A organização fez um downsizing, diminuindo os níveis hierárquicos de três para dois e dividiu sua diretoria em duas: uma dedicada a relacionamento com o cliente e outra a desenvolvimento de TI.
Essas medidas visam ganhar agilidade e conseguir oferecer preços mais competitivos. “Isso vai ser fundamental, uma vez que vamos concorrer com outros players do mercado”, avalia Luiz Arnaldo Pereira da Cunha Jr, diretor-presidente da Prodam. “Com exceção da parte estratégica da prefeitura, que continuará conosco”, complementa.

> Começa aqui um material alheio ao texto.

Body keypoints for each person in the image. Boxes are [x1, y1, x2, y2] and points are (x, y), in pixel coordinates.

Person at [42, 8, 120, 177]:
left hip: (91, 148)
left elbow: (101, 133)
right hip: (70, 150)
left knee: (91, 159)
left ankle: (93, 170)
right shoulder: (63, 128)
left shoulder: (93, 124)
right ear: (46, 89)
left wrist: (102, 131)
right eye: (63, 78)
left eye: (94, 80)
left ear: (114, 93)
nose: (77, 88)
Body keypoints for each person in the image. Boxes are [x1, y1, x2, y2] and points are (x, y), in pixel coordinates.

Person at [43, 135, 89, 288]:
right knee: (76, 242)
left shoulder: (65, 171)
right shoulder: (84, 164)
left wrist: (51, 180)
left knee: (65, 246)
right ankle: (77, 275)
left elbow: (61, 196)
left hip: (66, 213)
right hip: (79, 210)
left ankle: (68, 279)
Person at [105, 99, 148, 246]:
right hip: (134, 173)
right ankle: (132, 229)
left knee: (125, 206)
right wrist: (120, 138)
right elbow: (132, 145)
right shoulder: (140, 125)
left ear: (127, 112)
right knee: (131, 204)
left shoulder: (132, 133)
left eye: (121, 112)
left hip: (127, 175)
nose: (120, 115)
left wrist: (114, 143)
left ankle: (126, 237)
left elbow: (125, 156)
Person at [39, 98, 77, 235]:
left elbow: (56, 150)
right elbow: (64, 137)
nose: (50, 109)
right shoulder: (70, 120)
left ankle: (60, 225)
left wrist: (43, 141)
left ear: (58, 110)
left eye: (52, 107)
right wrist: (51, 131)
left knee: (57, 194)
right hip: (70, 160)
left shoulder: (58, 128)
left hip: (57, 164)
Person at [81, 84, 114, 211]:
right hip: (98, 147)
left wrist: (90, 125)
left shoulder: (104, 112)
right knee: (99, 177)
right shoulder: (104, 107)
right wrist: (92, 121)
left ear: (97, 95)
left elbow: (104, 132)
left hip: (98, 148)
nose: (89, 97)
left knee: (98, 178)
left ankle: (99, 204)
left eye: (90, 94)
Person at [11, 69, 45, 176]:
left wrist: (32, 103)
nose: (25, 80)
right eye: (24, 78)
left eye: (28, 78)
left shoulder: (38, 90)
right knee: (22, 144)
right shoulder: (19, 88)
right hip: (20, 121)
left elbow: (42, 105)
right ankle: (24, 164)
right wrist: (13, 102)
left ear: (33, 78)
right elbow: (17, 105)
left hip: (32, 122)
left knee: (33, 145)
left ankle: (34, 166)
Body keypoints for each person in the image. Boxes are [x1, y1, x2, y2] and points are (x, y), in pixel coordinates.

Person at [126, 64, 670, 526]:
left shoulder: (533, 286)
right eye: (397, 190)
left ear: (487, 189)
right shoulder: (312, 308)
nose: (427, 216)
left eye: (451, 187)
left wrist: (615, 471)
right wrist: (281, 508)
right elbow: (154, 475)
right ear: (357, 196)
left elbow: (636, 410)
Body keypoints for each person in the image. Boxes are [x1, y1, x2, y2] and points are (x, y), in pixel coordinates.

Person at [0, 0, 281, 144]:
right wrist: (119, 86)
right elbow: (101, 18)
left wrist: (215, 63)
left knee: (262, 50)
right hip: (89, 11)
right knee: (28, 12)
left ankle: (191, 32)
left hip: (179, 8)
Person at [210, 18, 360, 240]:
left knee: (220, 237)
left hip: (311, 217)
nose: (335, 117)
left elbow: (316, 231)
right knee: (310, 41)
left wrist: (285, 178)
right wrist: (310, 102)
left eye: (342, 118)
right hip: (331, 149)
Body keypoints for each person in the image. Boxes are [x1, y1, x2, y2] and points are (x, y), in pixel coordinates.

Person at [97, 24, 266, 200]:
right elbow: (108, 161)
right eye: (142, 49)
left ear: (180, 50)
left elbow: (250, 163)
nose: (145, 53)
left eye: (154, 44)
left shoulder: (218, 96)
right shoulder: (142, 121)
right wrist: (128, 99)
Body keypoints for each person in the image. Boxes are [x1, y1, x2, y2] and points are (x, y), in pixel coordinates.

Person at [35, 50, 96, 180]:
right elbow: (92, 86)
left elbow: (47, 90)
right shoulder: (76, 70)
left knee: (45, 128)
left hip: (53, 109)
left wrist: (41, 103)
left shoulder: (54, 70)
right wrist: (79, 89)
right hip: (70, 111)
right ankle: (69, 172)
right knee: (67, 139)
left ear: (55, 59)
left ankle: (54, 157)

Para Malde Vilâs Boas, coordenadora de governo eletrônico da secretaria de gestão da cidade de São Paulo, a Prodam vai ser a instituição integradora de todos os órgãos do governo em termos de tecnologia, compartilhando soluções e permitindo uma única compra para diversos usos.
De acordo com Paulo Toledo, presidente da Brisa, consultoria que trabalhou junto com a Secretaria de Gestão na elaboração das políticas, o valor estimado de gastos com tecnologia em todos os órgãos é de 320 milhões de reais por mês. A estimativa da empresa é que esses gastos sejam reduzidos em 25% até o final do governo, em 2008.